§ **Requirement**
Copy all lines below that use the word "pour".

[Data records — start]

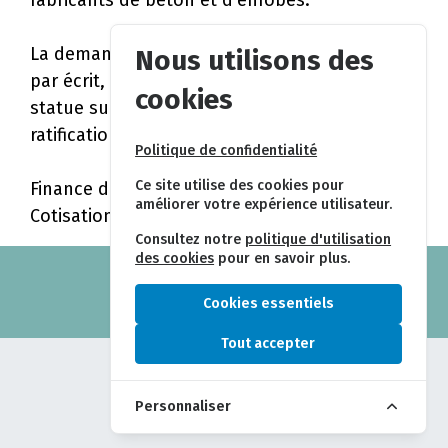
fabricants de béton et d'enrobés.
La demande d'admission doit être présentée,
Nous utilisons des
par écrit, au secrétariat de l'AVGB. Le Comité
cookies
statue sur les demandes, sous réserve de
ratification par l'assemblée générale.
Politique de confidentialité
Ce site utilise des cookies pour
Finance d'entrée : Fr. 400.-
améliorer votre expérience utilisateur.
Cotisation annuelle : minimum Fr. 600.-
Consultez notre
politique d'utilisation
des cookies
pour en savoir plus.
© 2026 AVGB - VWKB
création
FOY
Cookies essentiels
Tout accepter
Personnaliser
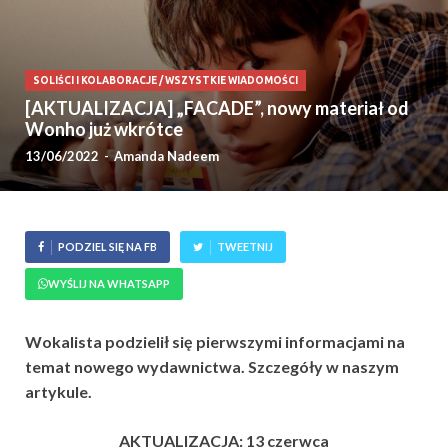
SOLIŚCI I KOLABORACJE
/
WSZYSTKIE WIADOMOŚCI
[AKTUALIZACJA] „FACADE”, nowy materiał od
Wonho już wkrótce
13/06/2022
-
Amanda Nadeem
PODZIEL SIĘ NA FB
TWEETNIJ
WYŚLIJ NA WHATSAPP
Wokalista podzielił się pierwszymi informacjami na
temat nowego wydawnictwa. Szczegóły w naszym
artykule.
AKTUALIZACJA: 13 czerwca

[Data records — finish]
[Data records — start]

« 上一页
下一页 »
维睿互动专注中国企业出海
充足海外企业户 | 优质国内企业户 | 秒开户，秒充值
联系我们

[Data records — finish]

§ **Solution**
Ce site utilise des cookies pour
pour en savoir plus.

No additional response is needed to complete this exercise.